Tilney’s assets under management (AUM) closed out the period at £24.1bn, increasing 60% year-on-year. Approximately 75% of its AUM is now in discretionary mandates and funds.

Chris Woodhouse (pictured), chief executive officer of Tilney, said 2017 was a “record year” for the firm.

“Importantly, we saw a 62% increase in gross new business, demonstrating our ability to grow organically as well as by acquisitions,” he said.

“With our past acquisitions of Towry and Ingenious Asset Management now fully integrated, our scalable business model delivered a doubling of EBITDA to £86.6 million whilst growing our EBITDA margin up to 43%.”

Elsewhere Tilney mentioned it has invested £15m in a new integrated wealth management technology solution that can support the whole business.

Woodhouse said this has been a strategically important project for the firm and confirmed the new technology will be fully implemented shortly.

More M&A

Tilney also said it will look to augment growth with new hires and potential acquisition opportunities.

The wealth manager has been highly acquisitive in recent years, snapping up two asset managers Ingenious and Towry in 2016.

The firm was rumoured to have put in an eleventh hour bid for rival Smith & Williamson, which was weighing up a merger with Rathbones.

Woodhouse said that increased regulation was putting further pressure on discretionary managers to join forces.

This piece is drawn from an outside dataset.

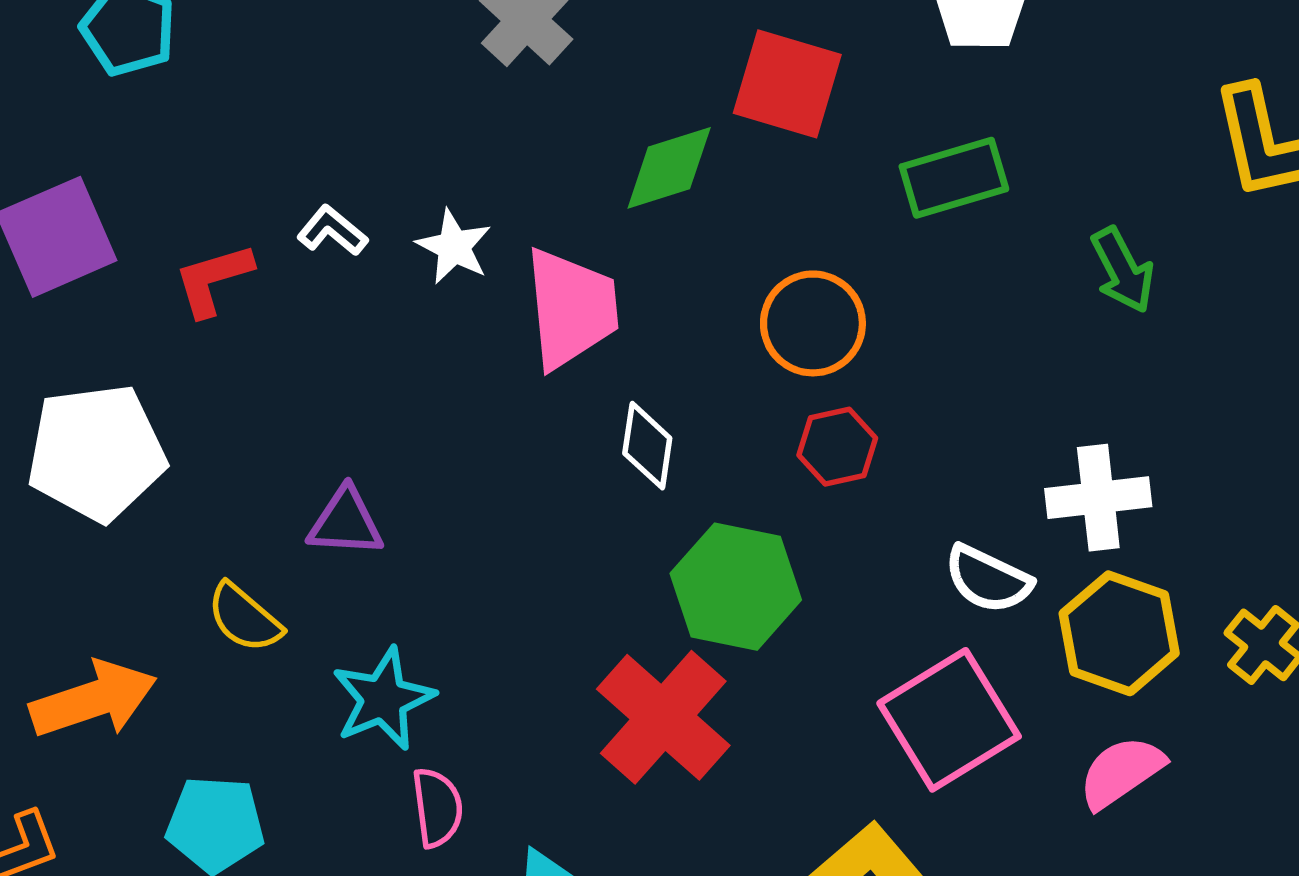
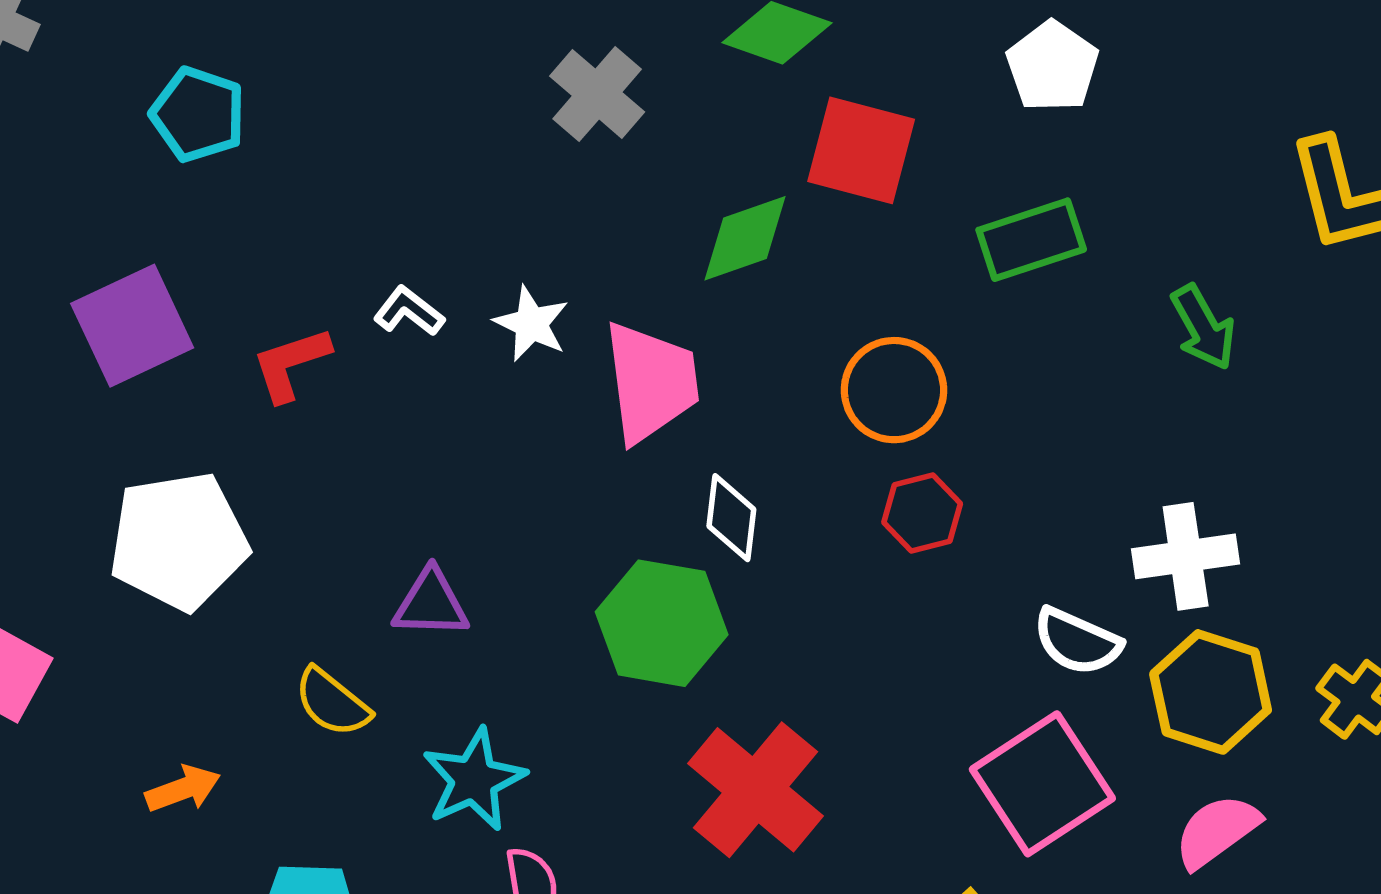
green hexagon: (736, 587) -> (662, 623), moved
orange arrow: (93, 699) -> (183, 789), size x0.6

“The wealth management profession has of course had to respond to a considerable amount of new regulation in recent years and that is a particular challenge for such a fragmented profession,” he said.

“Against this backdrop the benefits of scale are becoming increasingly apparent. We will continue to look to accelerate our growth further through both hires of talented financial planners and investment managers who see the attractions of our model as well as exploring potential acquisition opportunities where the fit is right.”